The 1745 Rising has been romanticised over the centuries in many books and films, and still arouses strong emotions in Scotland. However, this is the first truly comprehensive history of the Jacobites` last serious attempt to regain the throne for the Stuart dynasty. It is based on original research in all available archives, including Swedish, French and German records. These make nonsense of the many popular histories based on self-serving accounts written by a few of the key participants. But it is no dry academic analysis. Christopher Duffy, the world`s greatest authority on eighteenth-century warfare, writes a vivid narrative that overturns many accepted `facts` about the `45.

Consider the following for instance:

A certain reputation preceded the Jacobite invasion force into England, where

"the people ...seemingly mightily afraid of the army...had abandoned all the villages upon their approach. When any of them was got, and asked why they ran away, they said they had been told that the army murdered all the men and children and ravished the women, and when they found themselves well used, they seemed mightily surprised. There was an old woman remained in a house that night where some officers were quartered. After they had supped, she said to them, `Gentlemen, I suppose you have done with your murdering today, I should be glad to know when the ravishing begins`."
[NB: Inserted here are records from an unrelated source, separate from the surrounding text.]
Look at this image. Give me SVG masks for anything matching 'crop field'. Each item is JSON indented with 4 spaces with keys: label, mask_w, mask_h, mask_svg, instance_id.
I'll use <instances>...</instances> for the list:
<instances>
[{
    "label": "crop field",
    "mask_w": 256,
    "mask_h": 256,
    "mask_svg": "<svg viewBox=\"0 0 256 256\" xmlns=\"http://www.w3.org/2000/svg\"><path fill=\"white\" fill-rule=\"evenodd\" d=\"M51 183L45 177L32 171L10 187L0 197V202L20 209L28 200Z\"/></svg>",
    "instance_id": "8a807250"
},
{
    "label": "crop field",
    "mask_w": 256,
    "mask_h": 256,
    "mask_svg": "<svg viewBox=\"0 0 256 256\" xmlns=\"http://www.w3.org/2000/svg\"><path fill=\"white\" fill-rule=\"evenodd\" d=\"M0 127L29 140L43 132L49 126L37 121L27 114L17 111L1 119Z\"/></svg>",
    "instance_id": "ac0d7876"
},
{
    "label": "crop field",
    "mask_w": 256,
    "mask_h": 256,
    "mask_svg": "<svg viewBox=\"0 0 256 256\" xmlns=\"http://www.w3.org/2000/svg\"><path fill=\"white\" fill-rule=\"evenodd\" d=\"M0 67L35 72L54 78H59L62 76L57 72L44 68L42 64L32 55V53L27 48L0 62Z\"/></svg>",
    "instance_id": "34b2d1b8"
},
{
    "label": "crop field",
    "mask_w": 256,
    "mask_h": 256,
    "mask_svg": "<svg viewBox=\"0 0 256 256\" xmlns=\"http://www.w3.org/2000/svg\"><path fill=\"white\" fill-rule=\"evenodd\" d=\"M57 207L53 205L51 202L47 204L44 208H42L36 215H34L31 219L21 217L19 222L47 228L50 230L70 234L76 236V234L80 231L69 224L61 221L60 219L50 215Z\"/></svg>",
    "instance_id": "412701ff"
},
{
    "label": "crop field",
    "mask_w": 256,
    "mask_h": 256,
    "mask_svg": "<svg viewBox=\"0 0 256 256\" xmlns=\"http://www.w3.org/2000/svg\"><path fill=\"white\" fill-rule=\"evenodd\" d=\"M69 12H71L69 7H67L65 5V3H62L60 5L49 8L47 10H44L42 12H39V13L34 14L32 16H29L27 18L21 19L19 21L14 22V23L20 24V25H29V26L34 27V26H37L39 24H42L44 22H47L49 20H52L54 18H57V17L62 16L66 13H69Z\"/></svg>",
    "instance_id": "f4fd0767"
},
The old lady was left in frustrated peace, for by any reckoning the Jacobite army must be reckoned one of the best behaved of its period, as supporters of the government had to admit to themselves. The MacDonalds of Glencoe insisted on mounting a guard to protect a mansion on the banks of the Almond at Kirkliston. This, as they well knew, was the property of the Earl of Stair, who was commander of the Hanoverian forces in England at the time and whose grandfather was the author of the massacre of Glencoe in 1692. Such was the working of self-discipline and the regard for the honour of the clan and for the authority of the clan chief or his representatives. Some of their enemies were so deluded as to take the very lack of atrocities as evidence of a primitive state of mind. `The poor wretches are entirely under the command of their chiefs [wrote a Whig from Lancaster], for soon after six at night the drum beat for them to retire to their quarters, which they did immediately; when their officers went and locked them up.`

The charges which are justly laid to the account of the Jacobite troops relate to their vindictiveness on their retreat through England, and to offences like stealing horses, poaching, killing hens and sheep, and the peculiar Highland form of mass desertion which was really absence without leave - all reprehensible, no doubt, but pretty mild when compared the plundering, incendiarism and murder carried out under the authority of the Duke of Cumberland in 1746.